Many recommend lightly sanding the plastic so it accepts ink. Personally, I never have good luck with this method. I’m not sure if I sand too much or not enough, but I always end up with scratches on my plastic that are visible after shrinking and through my ink.

Instead, I like to work with products that easily adhere to the plastic. StazOn is perfect for these techniques, but Ranger Archival Ink in black will also work if it is heat set. The trick is to heat the ink enough to make it permanent, but not enough to shrink the plastic. Usually, if you hold the heat gun farther from the plastic, you can accomplish this. Of course, if you don’t plan to color the image, you can set it and shrink it at the same time!

The ability to use rubber stamps on shrink plastic opens up a whole new world of options to add to your cards, scrapbook pages and jewelry. You may wish to practice stamping on a piece of packaging plastic or similar smooth surface before stamping on shrink plastic. The surface is slippery and your stamp will want to dance along the plastic, which will create a blurry image. So, I brace my elbows on the table and very carefully place the stamp on the plastic and then just as carefully lift it back off without allowing it to move sideways. You do not have to push on the stamp the way you do when stamping on paper.

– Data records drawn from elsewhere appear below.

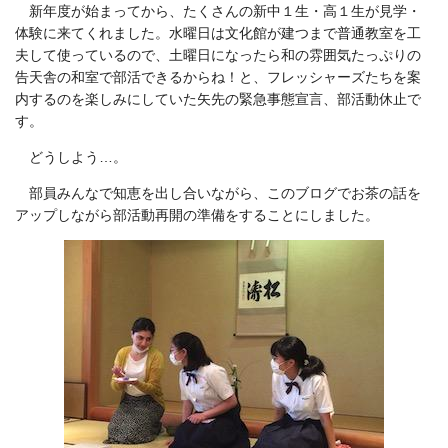
新年度が始まってから、たくさんの新中１生・高１生が見学・
体験に来てくれました。水曜日は文化館が建つまで普通教室を工
夫して使っているので、土曜日になったら和の雰囲気たっぷりの
告天舎の和室で部活できるからね！と、フレッシャーズたちを案
内するのを楽しみにしていた矢先の緊急事態宣言、部活動休止で
す。
どうしよう…。
部員みんなで知恵を出し合いながら、このブログでお茶の話を
アップしながら部活動再開の準備をすることにしました。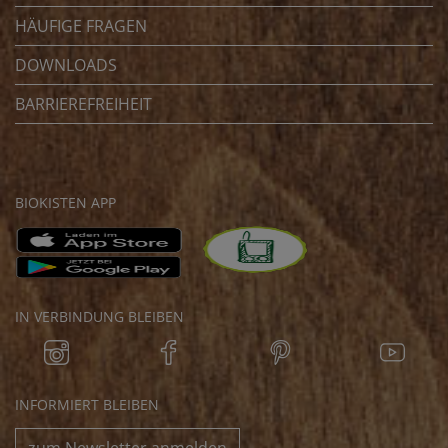
HÄUFIGE FRAGEN
DOWNLOADS
BARRIEREFREIHEIT
BIOKISTEN APP
IN VERBINDUNG BLEIBEN
INFORMIERT BLEIBEN
zum Newsletter anmelden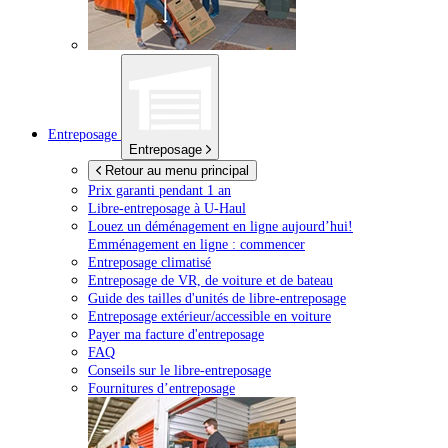
Entreposage
Entreposage
Retour au menu principal
Prix garanti pendant 1 an
Libre-entreposage à
U-Haul
Louez un déménagement en ligne aujourd’hui!
Emménagement en ligne : commencer
Entreposage climatisé
Entreposage de VR, de voiture et de bateau
Guide des tailles d'unités de libre-entreposage
Entreposage extérieur/accessible en voiture
Payer ma facture d'entreposage
FAQ
Conseils sur le libre-entreposage
Fournitures d’entreposage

For this card, I used a background stamp by Wendy Vecchi of Studio 490 to decorate the tag I cut out of shrink plastic with a Tim Holtz/Sizzix die. The image remains clear while shrinking and can add the perfect embellishment to a card. Here’s a closer look at the tag:

I used a similar technique here, using a butterfly die cut from Sizzix and a background stamp from Studio 490. I love how tiny the pattern gets when it shrinks.

You can also stamp an image and then color it with Copic Sketch markers, although there are a few “rules” to keep in mind for this technique. First, the plastic will not allow you to blend your colors like you can on paper. Simply choose a color and use long strokes, preferably from one side of the image to the other without stopping. If you want more color, let it dry for a few minutes and then go over it again. Otherwise, you will continually smear, puddle and remove your ink.

Second, keep in mind that StazOn and Copic inks do not like each other and using them together could ruin your Copic markers. However, if you use clear shrink plastic, you can stamp on one side and color on the other. That way, your inks never touch, but you get beautiful charms like this:

This is an image from Flower Soft. If you click on the image so you can see it larger, you will see some streaks in color. That happens and you just have to accept it as part of the charm of this technique.

Here’s another I did using a Riley stamp. With the addition of a swivel clasp by Tim Holtz, this will make an adorable zipper pull for my nephew.

But, there is more than one way to color with Copics. One of my favorite techniques is to use the Copic Airbrush System to spray on the color.

On this card, I used Tim Holtz/Sizzix dies to cut out the images, airbrushed them and then shrank them. But, since Copic inks are transparent, you could also stamp an image in black and it will be visible after airbrushing it.

Then, I got a bit carried away and came up with this …

Since I wanted a varied color, I sprayed the plastic with three different yellow/orange hues. Then, I used a template by The Crafters Workshop to airbrush the leaves and bugs in place. I didn’t do anything fancy — just held the template where I wanted it and sprayed it in green. I wasn’t worried if I had any overspray — I figured it would add to the organic nature. Then, I shrunk the plastic and added a strip of cardstock to make a mini book.

I did have a bit of an issue … when I put an acrylic block on top of the heated image to flatten it, some of the ink stuck to the block. When I did the back piece, I tried it upside down. I didn’t get any ink on my block, but I did get some on my nonstick craft sheet. You can see the little speckles where the ink was removed in the photo above, but I think it adds to the earthiness of the piece, don’t you?

Now, it is time for you to try these techniques for yourself. I will be at Capture A Memory in Flint Township from 2-6 p.m. Thursday so you can try rubber stamping, coloring or air brushing on shrink plastic for yourself. I’ll also have all of these samples, and a few more, with me, so you can get a closer look and ask any questions you may have. Hope to see you there!